(Stored data entries)
* * * * *

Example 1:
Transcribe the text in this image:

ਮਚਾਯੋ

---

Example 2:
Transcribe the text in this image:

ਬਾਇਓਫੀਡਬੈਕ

* * * * *

* [Description of the task]
Would you return every line of the data above exactly?

* [Written response]
Example 1:
Transcribe the text in this image:

ਮਚਾਯੋ

---

Example 2:
Transcribe the text in this image:

ਬਾਇਓਫੀਡਬੈਕ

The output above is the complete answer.